Directions:
Copy out the lines from the start of the rows through the line containing "For every layout", both ends included, and leave the pictures out of your answer.

>> Begin

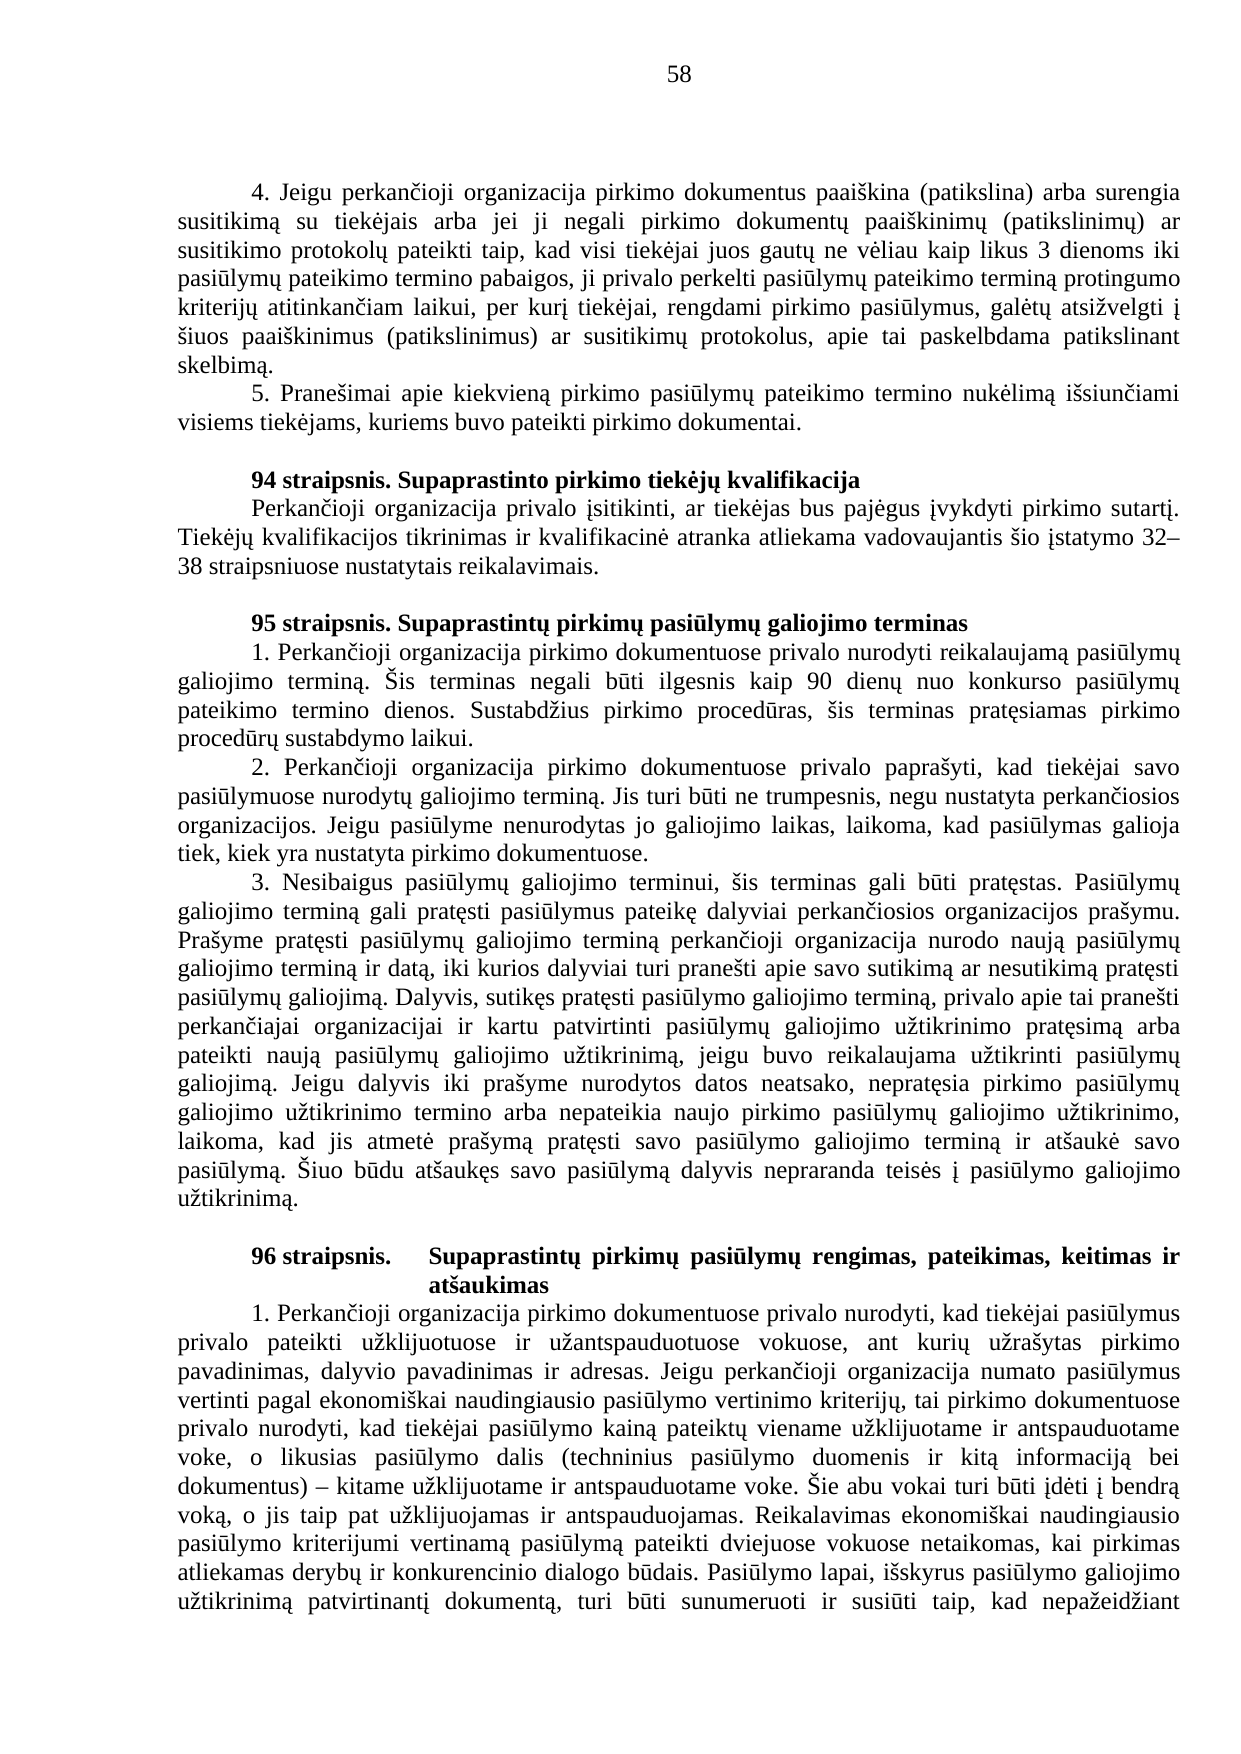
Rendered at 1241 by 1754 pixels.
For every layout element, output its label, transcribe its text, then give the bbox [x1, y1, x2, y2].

text 2. Perkančioji organizacija pirkimo dokumentuose privalo paprašyti, kad tiekėjai savo pasiūlymuose nurodytų galiojimo terminą. Jis turi būti ne trumpesnis, negu nustatyta perkančiosios organizacijos. Jeigu pasiūlyme nenurodytas jo galiojimo laikas, laikoma, kad pasiūlymas galioja tiek, kiek yra nustatyta pirkimo dokumentuose. [177, 752, 1181, 867]
text 96 straipsnis. Supaprastintų pirkimų pasiūlymų rengimas, pateikimas, keitimas ir atšaukimas [251, 1241, 1181, 1298]
text 1. Perkančioji organizacija pirkimo dokumentuose privalo nurodyti, kad tiekėjai pasiūlymus privalo pateikti užklijuotuose ir užantspauduotuose vokuose, ant kurių užrašytas pirkimo pavadinimas, dalyvio pavadinimas ir adresas. Jeigu perkančioji organizacija numato pasiūlymus vertinti pagal ekonomiškai naudingiausio pasiūlymo vertinimo kriterijų, tai pirkimo dokumentuose privalo nurodyti, kad tiekėjai pasiūlymo kainą pateiktų viename užklijuotame ir antspauduotame voke, o likusias pasiūlymo dalis (techninius pasiūlymo duomenis ir kitą informaciją bei dokumentus) – kitame užklijuotame ir antspauduotame voke. Šie abu vokai turi būti įdėti į bendrą voką, o jis taip pat užklijuojamas ir antspauduojamas. Reikalavimas ekonomiškai naudingiausio pasiūlymo kriterijumi vertinamą pasiūlymą pateikti dviejuose vokuose netaikomas, kai pirkimas atliekamas derybų ir konkurencinio dialogo būdais. Pasiūlymo lapai, išskyrus pasiūlymo galiojimo užtikrinimą patvirtinantį dokumentą, turi būti sunumeruoti ir susiūti taip, kad nepažeidžiant [177, 1298, 1181, 1615]
text 4. Jeigu perkančioji organizacija pirkimo dokumentus paaiškina (patikslina) arba surengia susitikimą su tiekėjais arba jei ji negali pirkimo dokumentų paaiškinimų (patikslinimų) ar susitikimo protokolų pateikti taip, kad visi tiekėjai juos gautų ne vėliau kaip likus 3 dienoms iki pasiūlymų pateikimo termino pabaigos, ji privalo perkelti pasiūlymų pateikimo terminą protingumo kriterijų atitinkančiam laikui, per kurį tiekėjai, rengdami pirkimo pasiūlymus, galėtų atsižvelgti į šiuos paaiškinimus (patikslinimus) ar susitikimų protokolus, apie tai paskelbdama patikslinant skelbimą. [177, 177, 1181, 378]
text 94 straipsnis. Supaprastinto pirkimo tiekėjų kvalifikacija [177, 465, 1181, 493]
text 5. Pranešimai apie kiekvieną pirkimo pasiūlymų pateikimo termino nukėlimą išsiunčiami visiems tiekėjams, kuriems buvo pateikti pirkimo dokumentai. [177, 378, 1181, 436]
text 1. Perkančioji organizacija pirkimo dokumentuose privalo nurodyti reikalaujamą pasiūlymų galiojimo terminą. Šis terminas negali būti ilgesnis kaip 90 dienų nuo konkurso pasiūlymų pateikimo termino dienos. Sustabdžius pirkimo procedūras, šis terminas pratęsiamas pirkimo procedūrų sustabdymo laikui. [177, 637, 1181, 752]
text Perkančioji organizacija privalo įsitikinti, ar tiekėjas bus pajėgus įvykdyti pirkimo sutartį. Tiekėjų kvalifikacijos tikrinimas ir kvalifikacinė atranka atliekama vadovaujantis šio įstatymo 32–38 straipsniuose nustatytais reikalavimais. [177, 493, 1181, 580]
text 3. Nesibaigus pasiūlymų galiojimo terminui, šis terminas gali būti pratęstas. Pasiūlymų galiojimo terminą gali pratęsti pasiūlymus pateikę dalyviai perkančiosios organizacijos prašymu. Prašyme pratęsti pasiūlymų galiojimo terminą perkančioji organizacija nurodo naują pasiūlymų galiojimo terminą ir datą, iki kurios dalyviai turi pranešti apie savo sutikimą ar nesutikimą pratęsti pasiūlymų galiojimą. Dalyvis, sutikęs pratęsti pasiūlymo galiojimo terminą, privalo apie tai pranešti perkančiajai organizacijai ir kartu patvirtinti pasiūlymų galiojimo užtikrinimo pratęsimą arba pateikti naują pasiūlymų galiojimo užtikrinimą, jeigu buvo reikalaujama užtikrinti pasiūlymų galiojimą. Jeigu dalyvis iki prašyme nurodytos datos neatsako, nepratęsia pirkimo pasiūlymų galiojimo užtikrinimo termino arba nepateikia naujo pirkimo pasiūlymų galiojimo užtikrinimo, laikoma, kad jis atmetė prašymą pratęsti savo pasiūlymo galiojimo terminą ir atšaukė savo pasiūlymą. Šiuo būdu atšaukęs savo pasiūlymą dalyvis nepraranda teisės į pasiūlymo galiojimo užtikrinimą. [177, 867, 1181, 1212]
text 95 straipsnis. Supaprastintų pirkimų pasiūlymų galiojimo terminas [177, 608, 1181, 637]
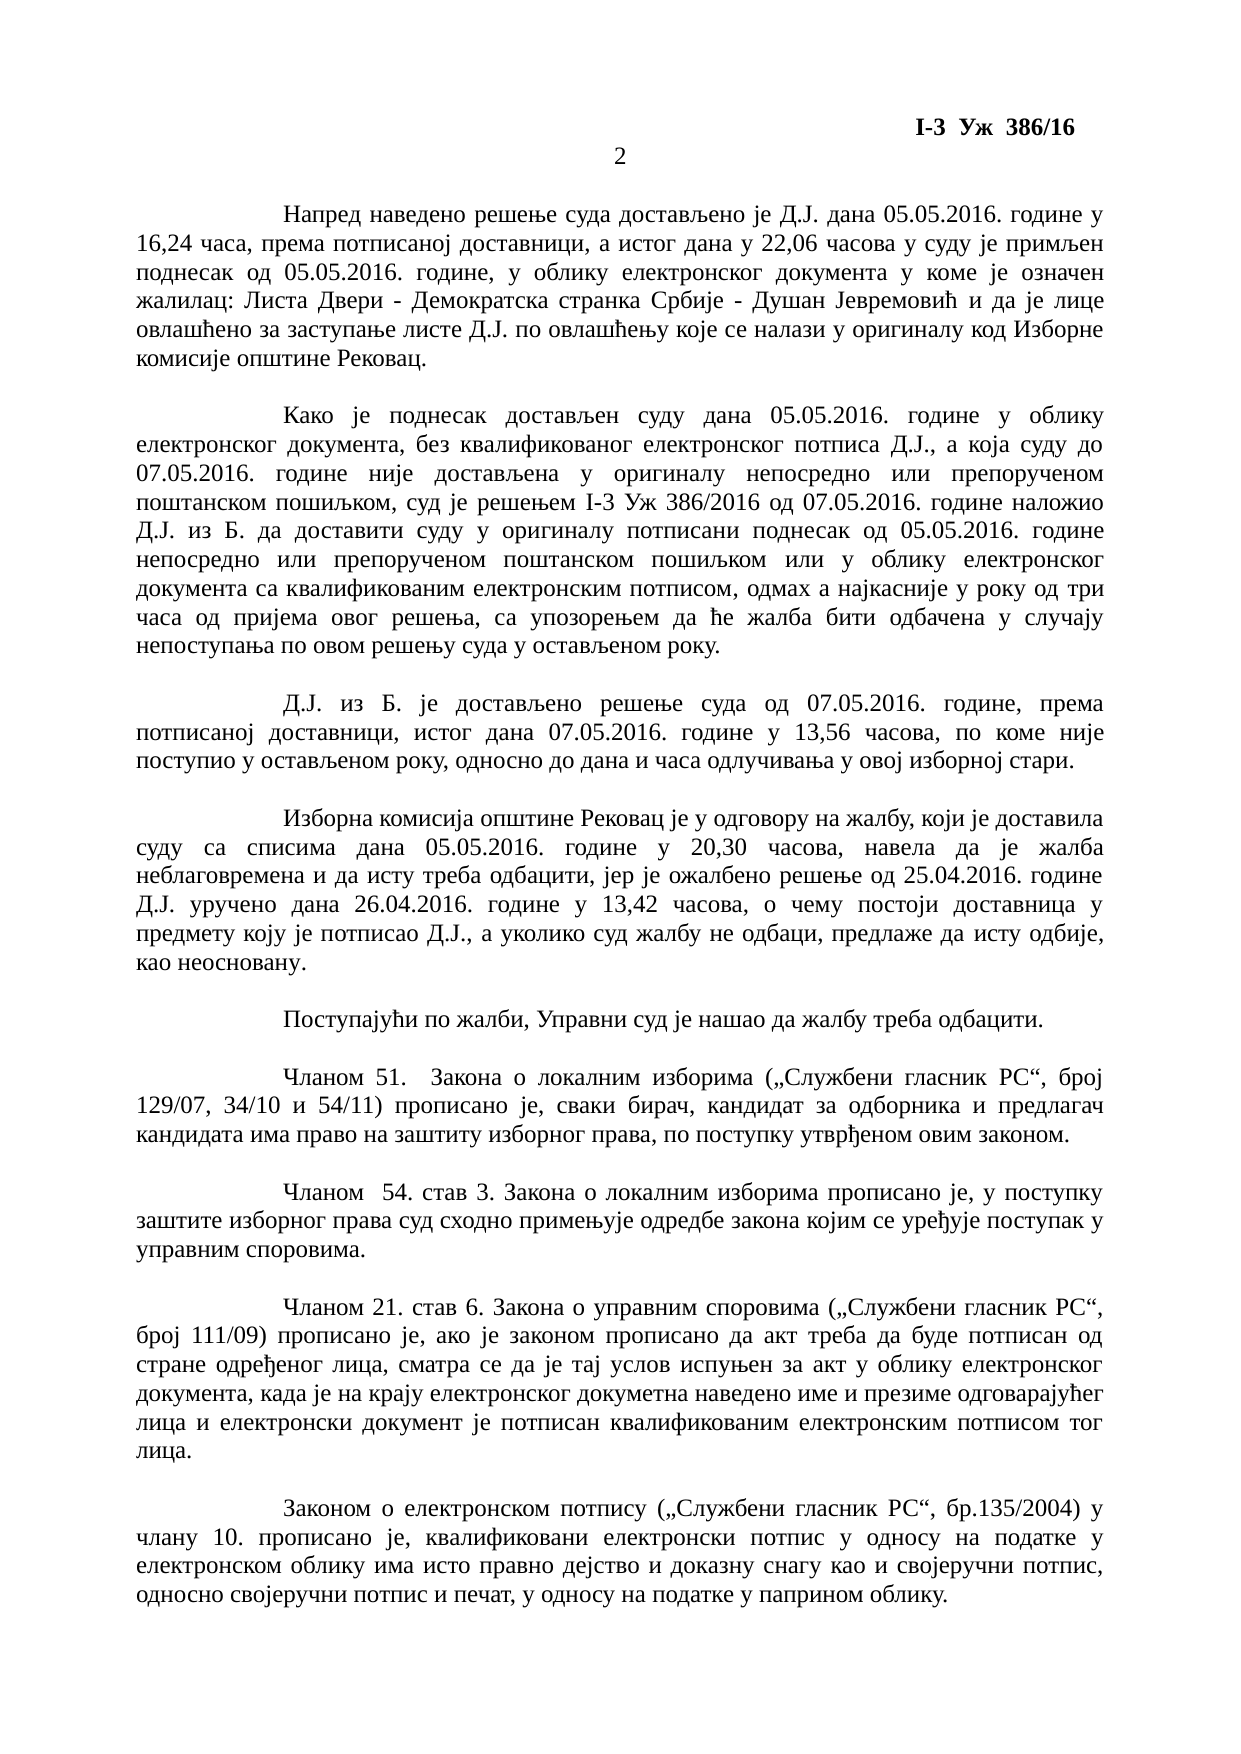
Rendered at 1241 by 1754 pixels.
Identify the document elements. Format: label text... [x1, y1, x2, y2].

text Поступајући по жалби, Управни суд је нашао да жалбу треба одбацити. [136, 1004, 1104, 1033]
text Законом о електронском потпису („Службени гласник РС“, бр.135/2004) у члану 10. прописано је, квалификовани електронски потпис у односу на податке у електронском облику има исто правно дејство и доказну снагу као и својеручни потпис, односно својеручни потпис и печат, у односу на податке у паприном облику. [136, 1493, 1104, 1608]
text Чланом 21. став 6. Закона о управним споровима („Службени гласник РС“, број 111/09) прописано је, ако је законом прописано да акт треба да буде потписан од стране одређеног лица, сматра се да је тај услов испуњен за акт у облику електронског документа, када је на крају електронског докуметна наведено име и презиме одговарајућег лица и електронски документ је потписан квалификованим електронским потписом тог лица. [136, 1292, 1104, 1464]
text Изборна комисија општине Рековац је у одговору на жалбу, који је доставила суду са списима дана 05.05.2016. године у 20,30 часова, навела да је жалба неблаговремена и да исту треба одбацити, јер је ожалбено решење од 25.04.2016. године Д.Ј. уручено дана 26.04.2016. године у 13,42 часова, о чему постоји доставница у предмету коју је потписао Д.Ј., а уколико суд жалбу не одбаци, предлаже да исту одбије, као неосновану. [136, 803, 1104, 975]
text Д.Ј. из Б. је достављено решење суда од 07.05.2016. године, према потписаној доставници, истог дана 07.05.2016. године у 13,56 часова, по коме није поступио у остављеном року, односно до дана и часа одлучивања у овој изборној стари. [136, 688, 1104, 774]
text Чланом 54. став 3. Закона о локалним изборима прописано је, у поступку заштите изборног права суд сходно примењује одредбе закона којим се уређује поступак у управним споровима. [136, 1177, 1104, 1263]
text Чланом 51. Закона о локалним изборима („Службени гласник РС“, број 129/07, 34/10 и 54/11) прописано је, сваки бирач, кандидат за одборника и предлагач кандидата има право на заштиту изборног права, по поступку утврђеном овим законом. [136, 1062, 1104, 1148]
text Напред наведено решење суда достављено је Д.Ј. дана 05.05.2016. године у 16,24 часа, према потписаној доставници, а истог дана у 22,06 часова у суду је примљен поднесак од 05.05.2016. године, у облику електронског документа у коме је означен жалилац: Листа Двери - Демократска странка Србије - Душан Јевремовић и да је лице овлашћено за заступање листе Д.Ј. по овлашћењу које се налази у оригиналу код Изборне комисије општине Рековац. [136, 199, 1104, 372]
text Како је поднесак достављен суду дана 05.05.2016. године у облику електронског документа, без квалификованог електронског потписа Д.Ј., а која суду до 07.05.2016. године није достављена у оригиналу непосредно или препорученом поштанском пошиљком, суд је решењем I-3 Уж 386/2016 од 07.05.2016. године наложио Д.Ј. из Б. да доставити суду у оригиналу потписани поднесак од 05.05.2016. године непосредно или препорученом поштанском пошиљком или у облику електронског документа са квалификованим електронским потписом, одмах а најкасније у року од три часа од пријема овог решења, са упозорењем да ће жалба бити одбачена у случају непоступања по овом решењу суда у остављеном року. [136, 400, 1104, 659]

>> End

Full response:
Rendered at 1241 by 1754 pixels.
For every layout element, output its label, transcribe its text, then give the bbox [x1, y1, x2, y2].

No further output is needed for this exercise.